EXERCISE SET:
• A. According to the Royal Netherlands Navy article, where does the German East Asia Squadron have its major base?
• B. Reproduce the passage of the Royal Netherlands Navy article starting at "Kaiser Wilhelm wanted" and ending at "fishing and agriculture.".

DOCUMENT:
Royal Netherlands Navy:
By Mike Bennighof, Ph.D.
Kaiser Wilhelm wanted a High Seas Fleet to assure Germany’s “place in the sun” – colonies around the world. When Woodrow Wilson brokered a negotiated peace to end the First Great War in the last days of 1916 – the premise of our Second Great War story arc – Imperial Germany agreed to hand over its leased territory at Tsingtao, but regained control of its Pacific territories. Saipan, Tinian and the Caroline and Marshall Islands are small outposts, but German New Guinea has become economically valuable through copper mining, fishing and agriculture.
To protect those investments, and show the Imperial banner throughout Oceania, the Imperial Navy has a strong East Asia Squadron with its major base at Rabaul on the island of Neu Pommern and a secondary base at Palau. The bases are protected by permanent fortifications and strong garrisons of tough, long-service East African askaris, with well-stocked depots and thriving trade connections with the nearby neutral Dutch and American colonies. In case of war, the Germans plan to hold out here a very long time.
That's part of the background for our Second Great War at Sea: Royal Netherlands Navy alternative-history expansion for Second World War at Sea: Strike South. The story opens with France, Italy and Russia at war with Germany and Austria, with other powers joining in later. In the early scenarios of Royal Netherlands Navy, that puts the Germans in conflict with the French based in Indo-China.
The East Asia Squadron is built around a pair of First Great War-vintage battle cruisers, the preferred ship type of the High Seas Fleet. The older of them, Hindenburg, was laid down in 1913 but not completed until just after the end of the war. She’s the second-oldest battle cruiser still in German service, behind her sister Derfflinger, and carries a relatively weak main armament of eight 12-inch (305mm) guns.
The two old ships received a thorough modernization in the early 1930’s, with their coal-fired boilers replaced by oil-fueled ones. They can still make a good turn of speed, but while they can overwhelm a heavy cruiser they are no match for a real battleship.

[Stored dataset items]

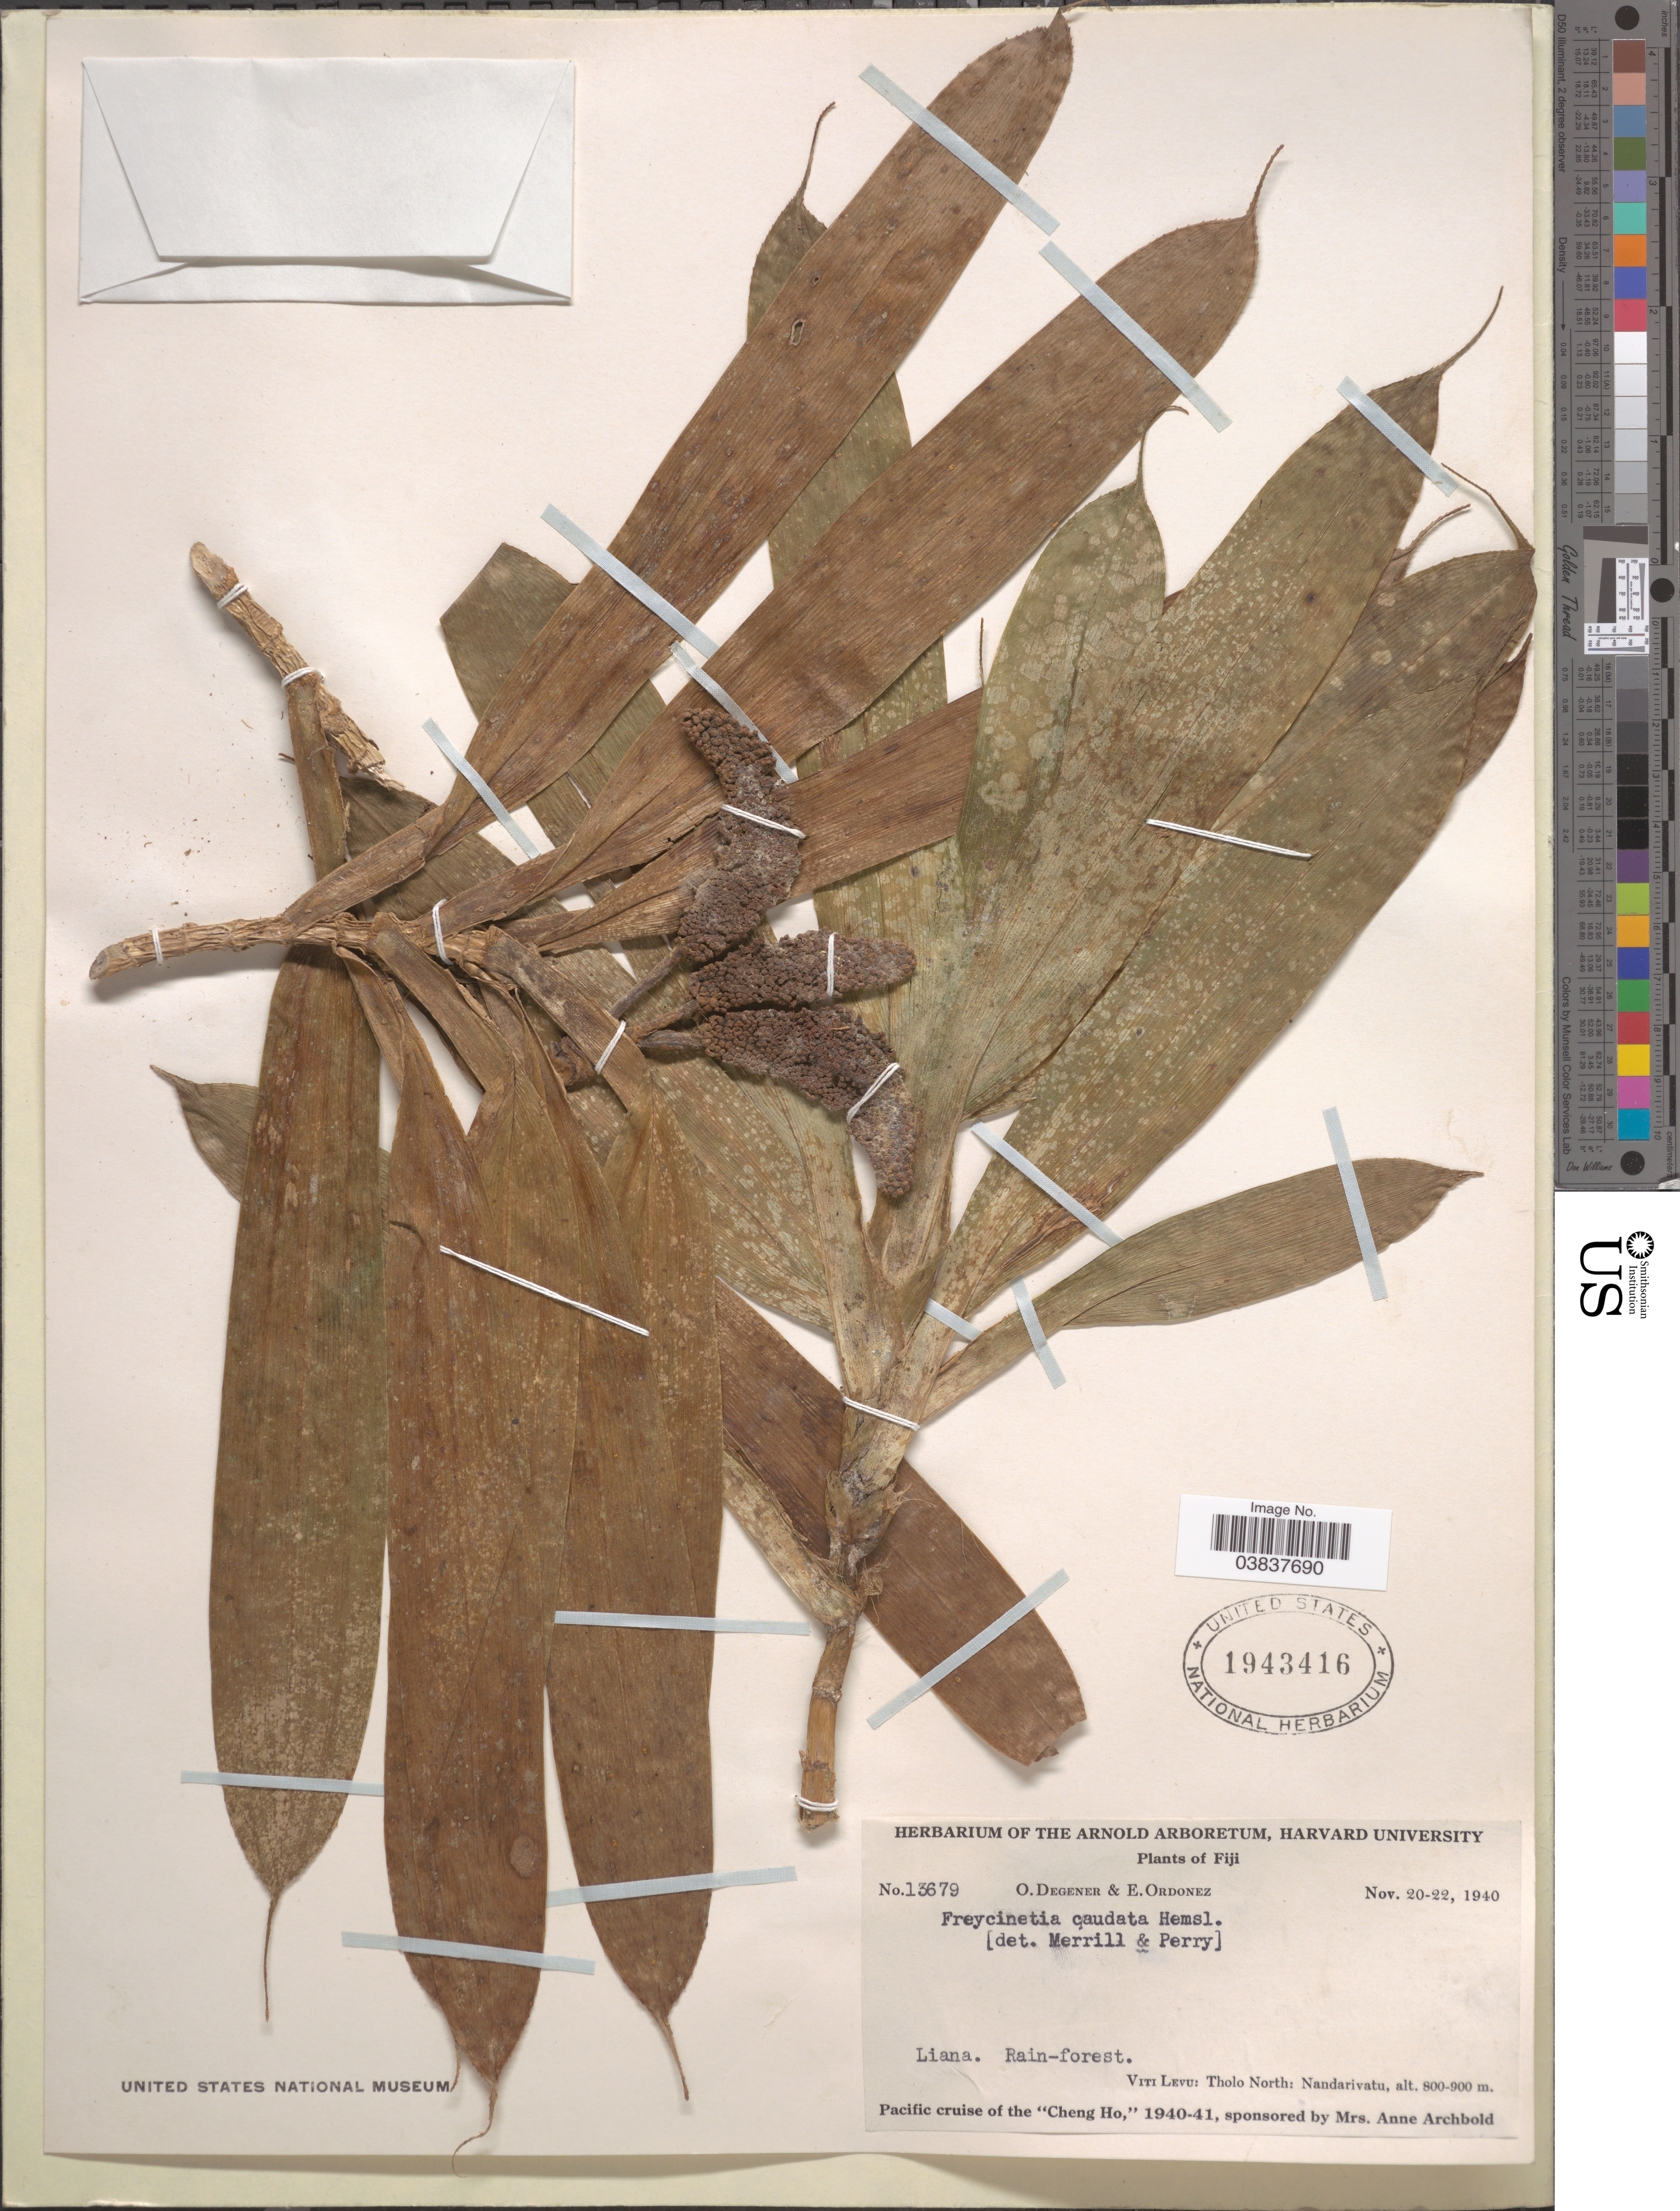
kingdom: Plantae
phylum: Tracheophyta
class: Liliopsida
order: Pandanales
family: Pandanaceae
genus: Freycinetia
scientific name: Freycinetia caudata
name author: Hemsl.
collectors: O. Degener & E. Ordonez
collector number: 13679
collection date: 1940-11-20/1940-11-22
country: Fiji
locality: Liana. Viti Levu: Tholo North: Nandarivatu.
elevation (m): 800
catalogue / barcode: US 1943416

THE ANSWERS:
• A. Rabaul, on the island of Neu Pommern.

• B.
Kaiser Wilhelm wanted a High Seas Fleet to assure Germany’s “place in the sun” – colonies around the world. When Woodrow Wilson brokered a negotiated peace to end the First Great War in the last days of 1916 – the premise of our Second Great War story arc – Imperial Germany agreed to hand over its leased territory at Tsingtao, but regained control of its Pacific territories. Saipan, Tinian and the Caroline and Marshall Islands are small outposts, but German New Guinea has become economically valuable through copper mining, fishing and agriculture.